A 55-year-old man is wanted in connection to an explosion at an apartment building in the Swedish city of Gothenburg that has left 23 people injured, four of them seriously.
The explosion took place in an apartment block located in the Annedal district of Gothenburg at around 5 am on Tuesday. Police officer Martin Hallberg said that fire and smoke developed in the stairwells. In total, three stairwells and several apartments that were linked to them were affected by the blast.
A large-scale police operation began on Thursday to locate a 55-year-old man who is the main suspect in the explosion, which is being considered as a bombing, newspaper Expressen reports.
According to media reports, the man was a resident in the building in an apartment belonging to his mother and was in the process of being evicted by the owner over the last several months.
The 55-year-old also has previous criminal convictions and was allegedly angry over Wuhan coronavirus pandemic restrictions that would not allow him to see his mother, who lives in a nursing home. He is also said to have harassed workers at the nursing home, accusing them of imprisoning her.

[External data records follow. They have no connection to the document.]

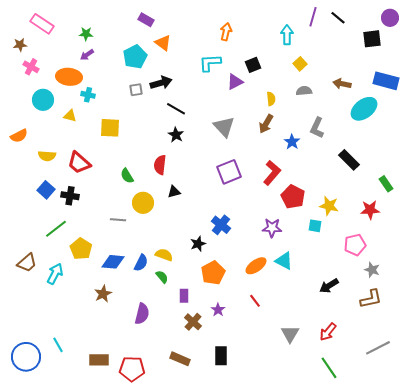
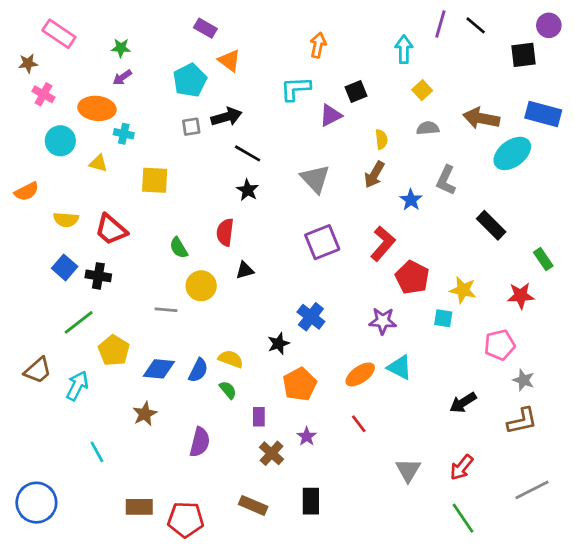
brown arrow: (342, 84) -> (481, 118), size x1.4
cyan line: (58, 345) -> (97, 452), moved

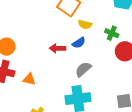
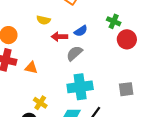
yellow semicircle: (85, 24) -> (43, 20), moved
gray semicircle: (83, 69) -> (74, 53), moved

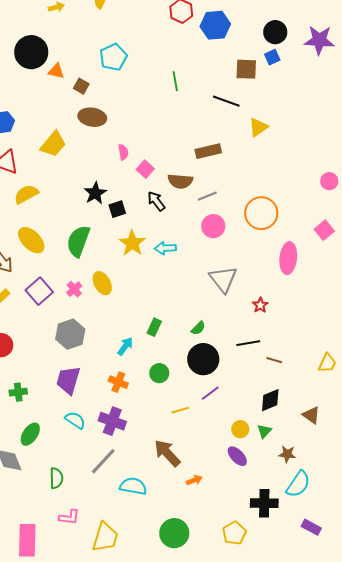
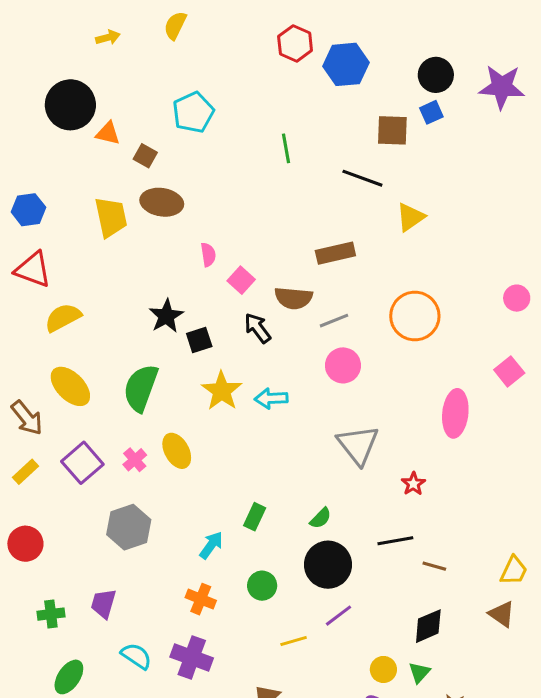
yellow trapezoid: (53, 144) -> (111, 217), moved, turned -52
orange circle: (261, 213) -> (415, 316), moved
purple trapezoid: (68, 380) -> (103, 604), moved, size x0.7
brown triangle: (311, 415) -> (502, 614), moved

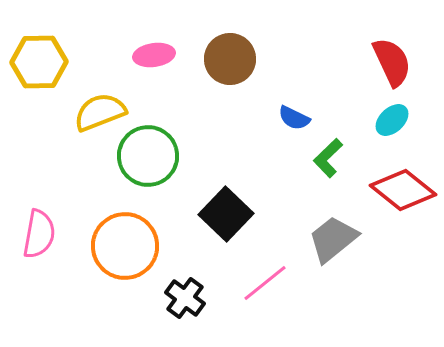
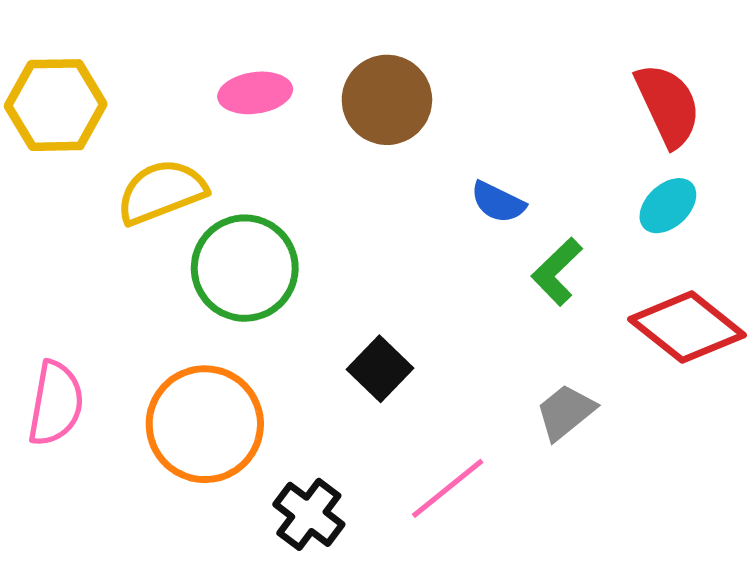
black square: (226, 214) -> (380, 369), size x0.7
gray trapezoid: (333, 239) -> (566, 412), size x0.7

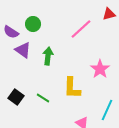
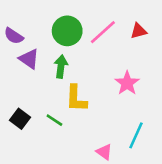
red triangle: (109, 14) -> (139, 31), moved
green circle: (33, 24) -> (67, 31), moved, size x1.5
yellow L-shape: (72, 88) -> (76, 98), moved

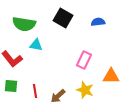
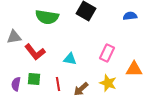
blue semicircle: (98, 22) -> (130, 16), moved
cyan triangle: (36, 45) -> (70, 59), moved

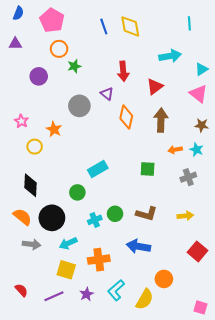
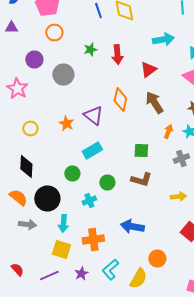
green star: (74, 66) -> (90, 50), moved
purple triangle: (107, 94) -> (93, 116), moved, size x1.5
gray circle: (79, 106) -> (63, 74), moved
brown arrow: (161, 120) -> (154, 102), turned -35
pink star: (21, 121) -> (17, 88), moved, size x1.5
orange star: (54, 129) -> (66, 124), moved
orange arrow: (175, 150) -> (168, 132), turned 120
green circle: (115, 214) -> (107, 182), moved
brown L-shape: (147, 214) -> (141, 180), moved
cyan arrow: (68, 243) -> (63, 224), turned -60

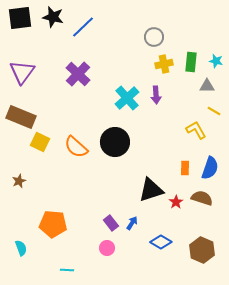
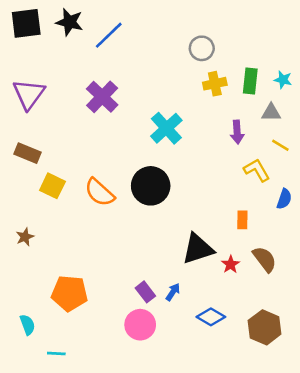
purple arrow: (156, 95) -> (237, 132), moved
brown rectangle: (21, 117) -> (28, 153), size x0.7
blue semicircle: (210, 168) -> (284, 199), moved, size x0.7
brown semicircle: (202, 198) -> (265, 259), turned 35
pink circle: (107, 248) -> (140, 325), size x1.5
cyan line: (67, 270) -> (56, 354), moved

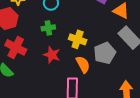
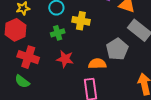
yellow cross: (78, 39) -> (81, 21), moved
orange semicircle: (83, 64) -> (97, 64), turned -54

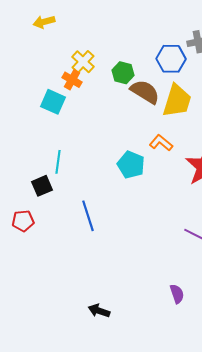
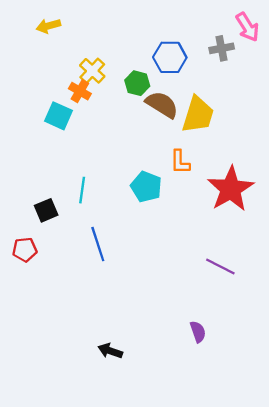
blue hexagon: (171, 59) -> (170, 57), moved
orange L-shape: (161, 143) -> (180, 162), turned -130
cyan line: (58, 162) -> (82, 190), moved

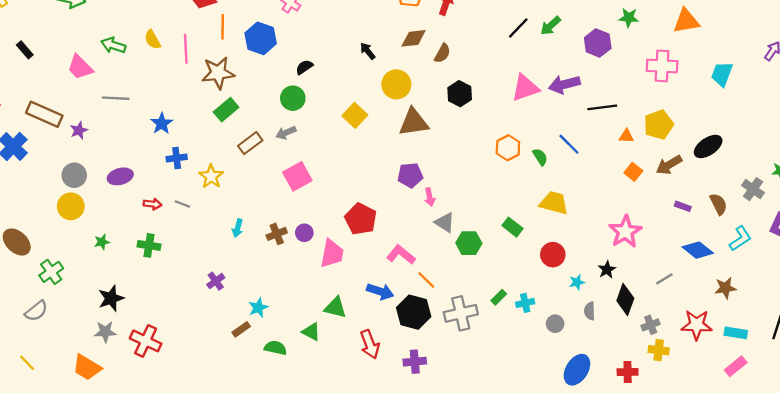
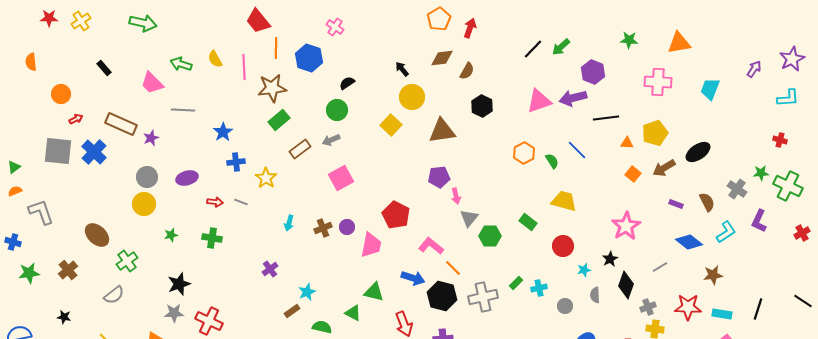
purple hexagon: (598, 43) -> (593, 72), moved
yellow circle: (396, 84) -> (412, 97), moved
gray triangle: (445, 222) -> (469, 218), turned 36

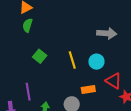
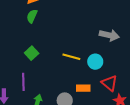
green square: (40, 56) -> (32, 53), moved
yellow line: (72, 60) -> (71, 57), turned -66

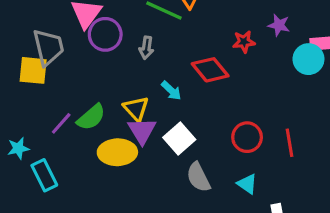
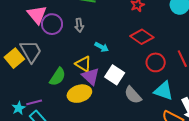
gray trapezoid: (48, 47) -> (31, 51), moved
yellow square: (33, 70) -> (14, 58), turned -30
red diamond: (210, 70) -> (142, 37), moved
purple line: (61, 123) -> (34, 102), moved, turned 49
cyan triangle: (247, 184) -> (164, 91), size x1.5

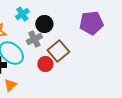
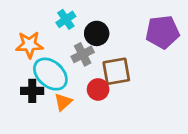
brown square: (58, 51) -> (116, 71), turned 30
orange triangle: (10, 85) -> (63, 102), moved

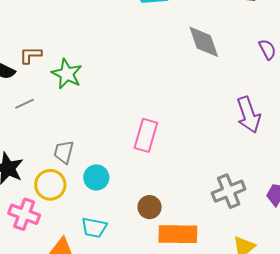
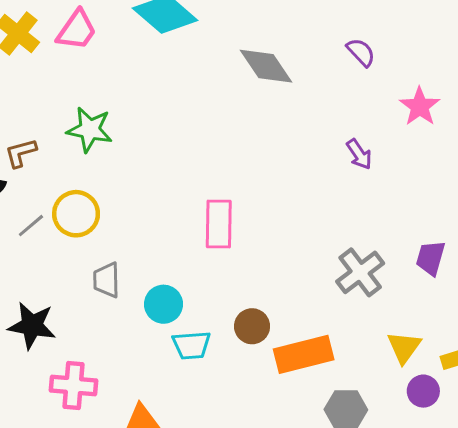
green star: (67, 74) -> (90, 130), moved
purple arrow: (249, 115) -> (359, 154), size x0.6
yellow circle: (50, 185) -> (76, 214), moved
cyan trapezoid: (94, 228) -> (191, 345), moved

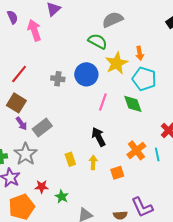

Expressen has also claimed that the man threatened to carry out another bombing on Thursday and that an address linked to the man had been raided by police.
Lotta Molander, emergency services operator, said shortly after the explosion, according to newspaper Aftonbladet: “There is a huge operation going on. It is a lifesaving operation in a hazardous and smoky environment.”
Thomas Fuxborg, press spokesman for the police in Gothenburg, later confirmed that police believed the explosion was not a natural occurrence. Indeed, the explosion was of such magnitude that the damage done is far greater than initially thought. Cracks have been discovered in walls and ceilings, knocked by the pressure blast of the bomb detonating.
Swedish media had initially published theories on the nature of the blast, including that the explosion was intended to injure or intimidate a resident, including the speculation that a witness involved in high-profile gang trials lived in the building.
“We believe there was a single explosive device placed in a doorway, and then the pressure wave from the blast spread simultaneously into several stairwells,” a police officer working on the case is alleged to have said.
Of the four people seriously injured by the explosion, three are women between the ages of 60 and 80 and the other is a man in his 50s. Three are currently in intensive care units.
The incident is just the latest major explosion that occurred in a residential area in Sweden in recent years. In March, a powerful blast rocked a residential building in Höganäs, Skåne County, damaging as many as 40 apartments.
Last year it was revealed that in 2019, Sweden saw only seven convictions relating to blasts, despite having also seen over 250 explosions that year. Many of the incidents are thought to be intentional bombings related to criminal gang activity.
So far this year, at least 60 detonations have been reported across Sweden with Dan Loyd, professor emeritus of energy technology at Linköping University, stating that criminals favour bombs as they are easier than using firearms.
“The charge and detonator often weigh no more than a few kilos, so you can carry it in a bag and put it in place. You can then trigger it when you are at a safe distance. It is also more difficult to trace what has happened in an explosion than in a shooting. There is not much left to investigate of the charge afterwards,” Loyd said.